Computer-readable media includes both non-transitory computer storage media and communication media including any medium that facilitates transfer of a computer program from one place to another. A non-transitory storage medium may be any available medium that can be accessed by a general purpose or special purpose computer. By way of example, and not limitation, non-transitory computer-readable media can comprise RANI, ROM, electrically erasable programmable read-only memory (EEPROM), compact disk (CD) ROM or other optical disk storage, magnetic disk storage or other magnetic storage devices, or any other non-transitory medium that can be used to carry or store desired program code means in the form of instructions or data structures and that can be accessed by a general-purpose or special-purpose computer, or a general-purpose or special-purpose processor. Also, any connection is properly termed a computer-readable medium. For example, if the software is transmitted from a website, server, or other remote source using a coaxial cable, fiber optic cable, twisted pair, digital subscriber line (DSL), or wireless technologies such as infrared, radio, and microwave, then the coaxial cable, fiber optic cable, twisted pair, digital subscriber line (DSL), or wireless technologies such as infrared, radio, and microwave are included in the definition of medium. Disk and disc, as used herein, include CD, laser disc, optical disc, digital versatile disc (DVD), floppy disk and Blu-ray disc where disks usually reproduce data magnetically, while discs reproduce data optically with lasers. Combinations of the above are also included within the scope of computer-readable media.
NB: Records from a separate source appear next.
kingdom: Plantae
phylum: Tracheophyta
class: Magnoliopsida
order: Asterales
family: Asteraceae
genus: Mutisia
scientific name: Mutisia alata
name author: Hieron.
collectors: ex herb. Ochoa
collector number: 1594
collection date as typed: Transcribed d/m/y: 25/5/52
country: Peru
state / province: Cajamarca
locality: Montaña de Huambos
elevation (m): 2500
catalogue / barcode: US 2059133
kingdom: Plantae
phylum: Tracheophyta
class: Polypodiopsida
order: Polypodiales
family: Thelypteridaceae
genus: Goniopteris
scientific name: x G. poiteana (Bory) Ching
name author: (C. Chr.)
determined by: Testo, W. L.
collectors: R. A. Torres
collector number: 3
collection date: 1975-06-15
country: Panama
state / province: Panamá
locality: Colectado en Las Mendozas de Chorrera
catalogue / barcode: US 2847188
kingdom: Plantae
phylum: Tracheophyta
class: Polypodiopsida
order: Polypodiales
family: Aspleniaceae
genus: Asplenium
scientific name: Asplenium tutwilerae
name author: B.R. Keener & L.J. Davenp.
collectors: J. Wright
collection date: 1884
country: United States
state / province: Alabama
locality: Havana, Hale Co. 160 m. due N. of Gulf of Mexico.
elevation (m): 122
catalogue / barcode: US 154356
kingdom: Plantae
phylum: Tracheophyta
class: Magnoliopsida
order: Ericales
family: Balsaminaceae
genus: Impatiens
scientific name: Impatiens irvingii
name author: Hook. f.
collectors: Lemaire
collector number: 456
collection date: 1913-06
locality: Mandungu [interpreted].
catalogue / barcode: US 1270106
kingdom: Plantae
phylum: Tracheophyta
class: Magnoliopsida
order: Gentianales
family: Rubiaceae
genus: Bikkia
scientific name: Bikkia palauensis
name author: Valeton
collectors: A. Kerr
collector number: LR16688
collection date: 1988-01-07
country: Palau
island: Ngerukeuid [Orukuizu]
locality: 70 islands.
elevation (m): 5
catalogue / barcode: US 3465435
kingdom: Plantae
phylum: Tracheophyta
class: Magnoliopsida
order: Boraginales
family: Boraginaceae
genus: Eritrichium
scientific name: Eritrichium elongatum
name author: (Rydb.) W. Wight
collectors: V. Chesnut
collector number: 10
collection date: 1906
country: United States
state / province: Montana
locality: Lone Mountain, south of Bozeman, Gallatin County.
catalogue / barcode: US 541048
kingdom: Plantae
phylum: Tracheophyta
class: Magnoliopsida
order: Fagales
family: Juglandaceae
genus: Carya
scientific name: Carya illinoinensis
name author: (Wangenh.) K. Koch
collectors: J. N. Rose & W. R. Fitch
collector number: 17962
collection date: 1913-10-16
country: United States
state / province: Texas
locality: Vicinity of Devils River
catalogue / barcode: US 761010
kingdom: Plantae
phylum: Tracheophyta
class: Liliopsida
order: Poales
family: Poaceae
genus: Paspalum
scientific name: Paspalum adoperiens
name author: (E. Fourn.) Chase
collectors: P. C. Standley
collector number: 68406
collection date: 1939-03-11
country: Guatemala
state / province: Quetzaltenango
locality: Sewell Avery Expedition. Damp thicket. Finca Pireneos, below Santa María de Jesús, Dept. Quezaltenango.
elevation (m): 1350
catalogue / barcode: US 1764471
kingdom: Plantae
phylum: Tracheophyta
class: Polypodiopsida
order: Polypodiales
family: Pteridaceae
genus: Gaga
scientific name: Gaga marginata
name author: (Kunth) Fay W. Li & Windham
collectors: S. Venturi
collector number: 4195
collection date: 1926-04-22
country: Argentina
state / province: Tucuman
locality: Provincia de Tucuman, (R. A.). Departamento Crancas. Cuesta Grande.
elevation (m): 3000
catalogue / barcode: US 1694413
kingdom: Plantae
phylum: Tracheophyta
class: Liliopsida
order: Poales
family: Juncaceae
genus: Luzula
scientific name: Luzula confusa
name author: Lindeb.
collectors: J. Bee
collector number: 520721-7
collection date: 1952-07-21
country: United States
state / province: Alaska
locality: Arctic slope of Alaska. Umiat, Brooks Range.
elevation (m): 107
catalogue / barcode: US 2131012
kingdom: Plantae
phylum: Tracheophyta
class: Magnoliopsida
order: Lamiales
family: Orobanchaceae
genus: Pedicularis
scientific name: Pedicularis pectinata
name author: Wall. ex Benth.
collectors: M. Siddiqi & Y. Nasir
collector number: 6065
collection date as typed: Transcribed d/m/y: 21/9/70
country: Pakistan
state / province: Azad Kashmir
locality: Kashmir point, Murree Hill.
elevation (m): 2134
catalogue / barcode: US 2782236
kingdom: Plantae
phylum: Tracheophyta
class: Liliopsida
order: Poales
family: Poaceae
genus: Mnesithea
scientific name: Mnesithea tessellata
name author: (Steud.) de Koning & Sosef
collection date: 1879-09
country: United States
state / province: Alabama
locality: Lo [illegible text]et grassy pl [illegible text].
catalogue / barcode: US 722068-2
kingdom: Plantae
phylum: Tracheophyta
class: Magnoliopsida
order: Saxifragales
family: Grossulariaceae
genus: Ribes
The description herein is provided to enable a person skilled in the art to make or use the disclosure. Various modifications to the disclosure will be readily apparent to those skilled in the art, and the generic principles defined herein may be applied to other variations without departing from the scope of the disclosure. Thus, the disclosure is not limited to the examples and designs described herein but is to be accorded the broadest scope consistent with the principles and novel features disclosed herein.